Os proprietários das fazendas apontadas pelo Ministério da Agricultura com focos de febre aftosa anunciaram nesta quarta-feira (23) que aceitam o sacrifício sanitário de seus animais. Assim, eles esperam que o impasse técnico criado no Estado em relação à aftosa seja definitivamente solucionado. ?Ficou decidido que nenhum dos proprietários vai entrar com liminar na Justiça para impedir o sacrifício. E quem entrou, deverá retirar a ação?, disse o diretor-geral da Secretaria da Agricultura, Newton Pohl Ribas, que participou da reunião com representantes das sete propriedades rurais no Centro de Ensino Superior de Maringá (Cesumar).

Os criadores condicionaram o sacrifício imediato do rebanho à realização da necropsia nos animais sorologicamente reagentes. Os materiais coletados serão enviados ao Centro Pan-Americano de Febre Aftosa (Panaftosa) para a realização dos exames. ?A necropsia será feita em alguns dos animais que serão sacrificados. Isso para se ter uma amostragem estatística desses animais soropositivos, que será enviada ao laboratório do Panaftosa?, informou o diretor-geral.
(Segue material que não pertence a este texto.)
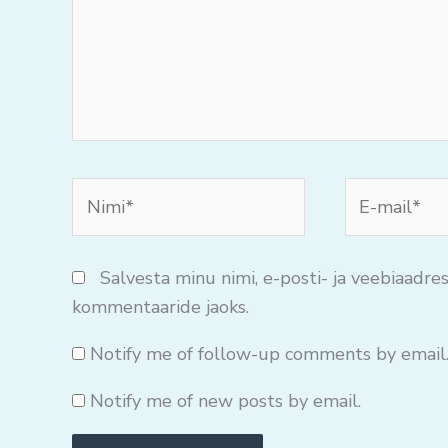
Nimi*
E-
mail*
Salvesta minu nimi, e-posti- ja veebiaadres
kommentaaride jaoks.
Notify me of follow-up comments by email
Notify me of new posts by email.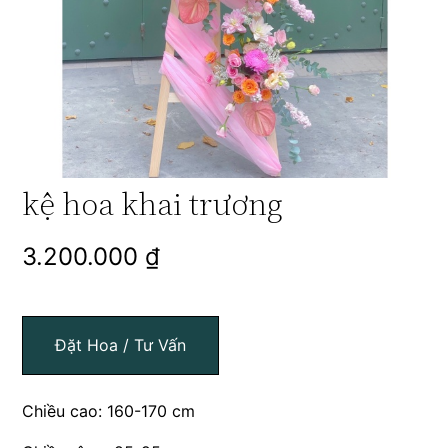
kệ hoa khai trương
3.200.000
₫
Đặt Hoa / Tư Vấn
Chiều cao: 160-170 cm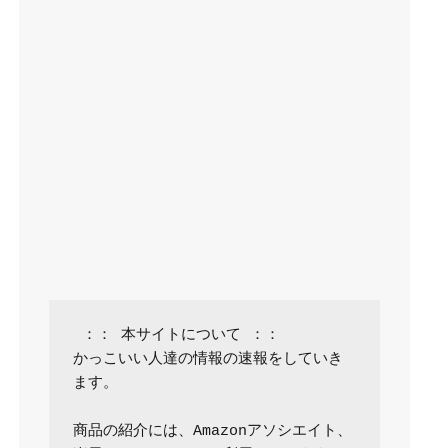
 ：： 本サイトについて ：：

かっこいい人達の情報の速報をしていき
ます。

商品の紹介には、Amazonアソシエイト、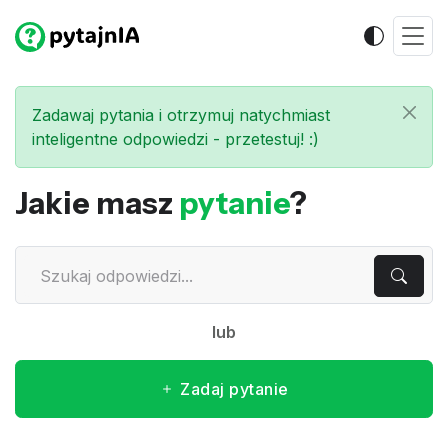
Zadawaj pytania i otrzymuj natychmiast
inteligentne odpowiedzi - przetestuj! :)
Jakie masz
pytanie
?
lub
Zadaj pytanie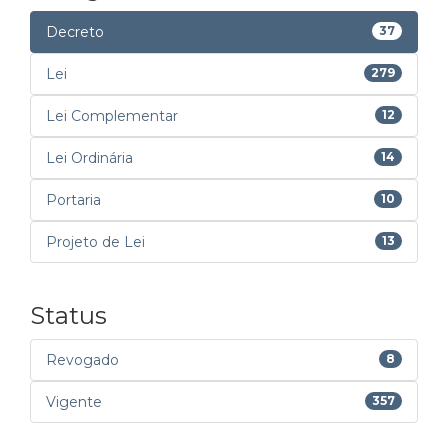
Decreto
37
Lei
279
Lei Complementar
12
Lei Ordinária
14
Portaria
10
Projeto de Lei
13
Status
Revogado
8
Vigente
357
Ribas lembrou que os proprietários também autorizaram a entrada dos técnicos que fazem parte das comissões de avaliação e sacrifício, que vão avaliar o rebanho de cada propriedade considerada foco pelo Ministério. ?Ficou decidido que as valas começarão a ser abertas?, afirmou.

As seis propriedades rurais têm um rebanho estimado em 4.500 animais. São elas: Fazenda Flor do Café (Bela Vista do Paraíso); Fazenda Santa Izabel (Grandes Rios); Fazenda Cesumar e Fazenda Pedra Preta (Maringá); e Fazenda Alto Alegre e Fazenda São Paulo (Loanda). Somam-se aos 1795 bovinos da fazenda Cachoeira, onde houve o primeiro foco.
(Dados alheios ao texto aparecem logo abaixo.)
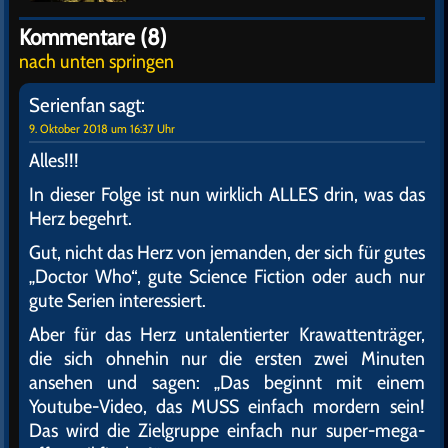
Kommentare (8)
nach unten springen
Serienfan
sagt:
9. Oktober 2018 um 16:37 Uhr
Alles!!!
In dieser Folge ist nun wirklich ALLES drin, was das
Herz begehrt.
Gut, nicht das Herz von jemanden, der sich für gutes
„Doctor Who“, gute Science Fiction oder auch nur
gute Serien interessiert.
Aber für das Herz untalentierter Krawattenträger,
die sich ohnehin nur die ersten zwei Minuten
ansehen und sagen: „Das beginnt mit einem
Youtube-Video, das MUSS einfach mordern sein!
Das wird die Zielgruppe einfach nur super-mega-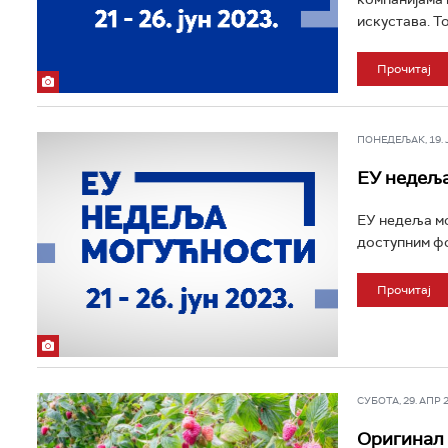
искустава. То
Прочитај
ПОНЕДЕЉАК, 19. ЈУ
ЕУ недеља
ЕУ недеља мог
доступним фо
Прочитај
СУБОТА, 29. АПР 20
Оригинал 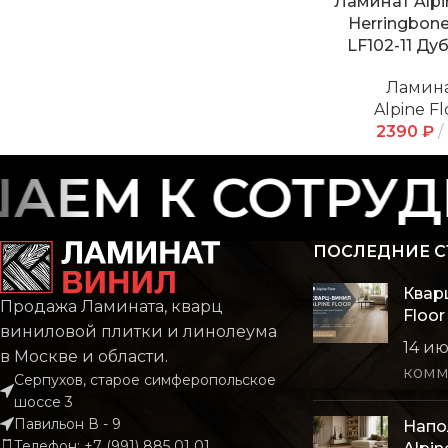
Ламинат Alpi
Herringbone
LF102-11 Ду
Ламин
Alpine Fl
2390
₽
ЕМ К СОТРУДН
ПОСЛЕДНИЕ С
Квар
Продажа Ламината, кварц
Floor
виниловой плитки и линолеума
14 и
в Москве и области.
комм
Серпухов, старое симферопольское
шоссе 3
Павильон В - 9
Напо
Телефон: +7 (991) 885 01 01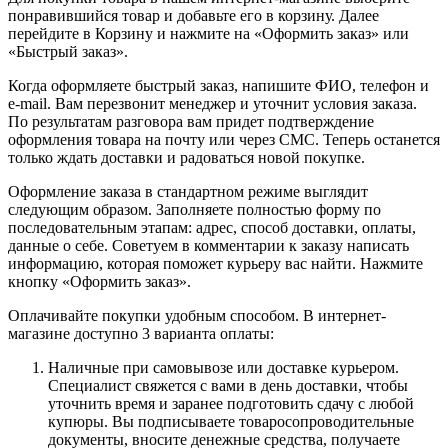
понравившийся товар и добавьте его в корзину. Далее
перейдите в Корзину и нажмите на «Оформить заказ» или
«Быстрый заказ».
Когда оформляете быстрый заказ, напишите ФИО, телефон и
e-mail. Вам перезвонит менеджер и уточнит условия заказа.
По результатам разговора вам придет подтверждение
оформления товара на почту или через СМС. Теперь останется
только ждать доставки и радоваться новой покупке.
Оформление заказа в стандартном режиме выглядит
следующим образом. Заполняете полностью форму по
последовательным этапам: адрес, способ доставки, оплаты,
данные о себе. Советуем в комментарии к заказу написать
информацию, которая поможет курьеру вас найти. Нажмите
кнопку «Оформить заказ».
Оплачивайте покупки удобным способом. В интернет-
магазине доступно 3 варианта оплаты:
Наличные при самовывозе или доставке курьером.
Специалист свяжется с вами в день доставки, чтобы
уточнить время и заранее подготовить сдачу с любой
купюры. Вы подписываете товаросопроводительные
документы, вносите денежные средства, получаете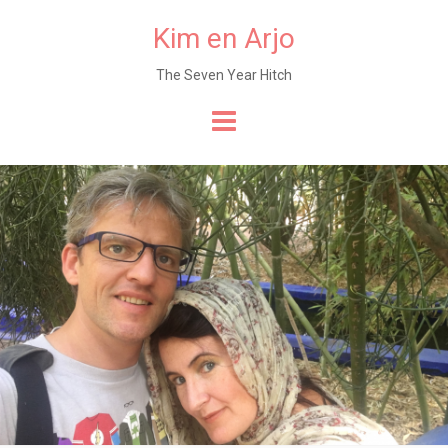
Kim en Arjo
The Seven Year Hitch
Naar
de
content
O diretor-geral disse que o objetivo da reunião com os representantes das fazendas foi discutir e definir os procedimentos que serão adotados para que o Paraná recupere o status de zona livre de aftosa com vacinação.

Participaram do encontro o diretor do Departamento de Fiscalização (Defis) da Secretaria da Agricultura, Felisberto Baptista; o superintendente do Ministério da Agricultura no Paraná,Valmir Kowalevski; a reitoria e o corpo técnico da Centro de Ensino Superior de Maringá; como também representantes das assessorias jurídicas dos criadores e da diretoria da Sociedade Rural do Paraná.

Não há vírus

Durante a reunião, os proprietários, seus representantes de classe e suas assessorias jurídicas e técnicas reiteraram que não há vírus da febre aftosa em seus rebanhos. Com isso, eles reafirmaram que o Paraná não tem a doença.
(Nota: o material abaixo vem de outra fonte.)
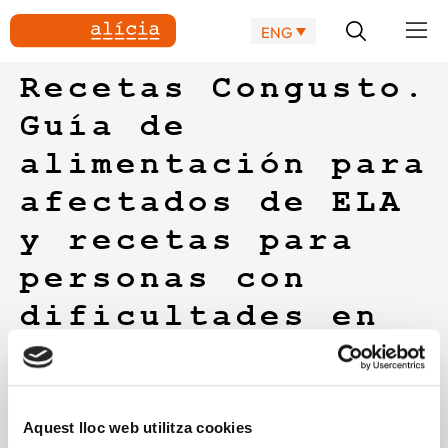
ENG
Recetas Congusto.
Guía de
alimentación para
afectados de ELA
y recetas para
personas con
dificultades en
la deglución
ConGusto es el nombre de la iniciativa coordinada por
Fundación Luzón, destinada a la elaboración de una guía
Aquest lloc web utilitza cookies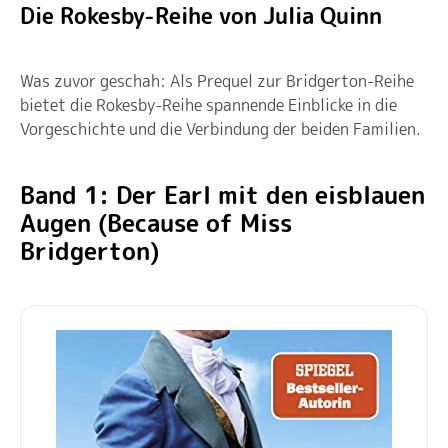
Die Rokesby-Reihe von Julia Quinn
Was zuvor geschah: Als Prequel zur Bridgerton-Reihe
bietet die Rokesby-Reihe spannende Einblicke in die
Vorgeschichte und die Verbindung der beiden Familien.
Band 1: Der Earl mit den eisblauen
Augen (Because of Miss
Bridgerton)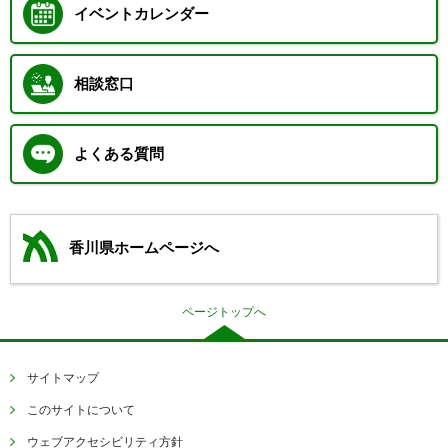
イベントカレンダー
相談窓口
よくある質問
香川県ホームページへ
ページトップへ
サイトマップ
このサイトについて
ウェブアクセシビリティ方針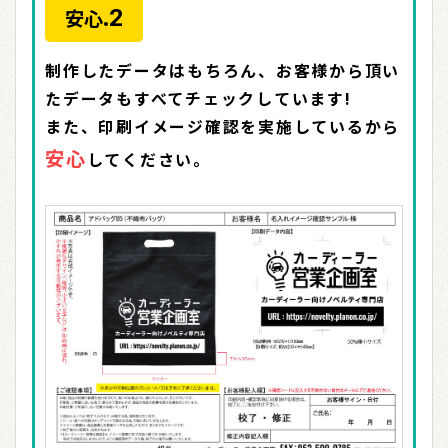
2
安心.
制作したデータはもちろん、お客様から頂い
たデータもすべてチェックしています!
また、印刷イメージ確認を実施しているから
安心
してください。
Os participantes ainda informaram que as normas dos referidos protocolos de comércio deverão ser readequadas à realidade do sistema de defesa agropecuária do País. Eles também esperam que sejam restabelecidas as atividades voltadas à produção pecuária de corte e de outros segmentos do agronegócio, que ficaram paralisados no Paraná.

O comunicado

O Ministério da Agricultura comunicou oficialmente no dia 20 à Secretaria da Agricultura, por meio da Nota Técnica DSA nº 5, assinada pelo diretor do Departamento de Saúde Animal, Jorge Caetano Júnior, que concluiu a análise e o relatório final a respeito das 2.205 amostras coletadas nas propriedades sob suspeita de febre aftosa no Paraná. Diante disso, o Ministério reconheceu, mesmo não encontrando a doença e nem isolando o vírus, as seis propriedades com focos de febre aftosa no Estado, comunicados dia 19 à Organização Mundial de Saúde Animal (OIE).

O governador Roberto Requião criticou no dia 22, na Escola de Governo, o anúncio do Ministério sobre os novos focos no Paraná e lembrou que a operação contra a aftosa no Estado envolveu mais de 300 profissionais da Secretaria da Agricultura, além de outros 100 técnicos e veterinários que foram contratados devido à situação de emergência. Segundo ele, também foram adquiridos 100 novos automóveis que, somados a centenas de veículos da Secretaria, fortaleceram as ações contra a ameaça da doença.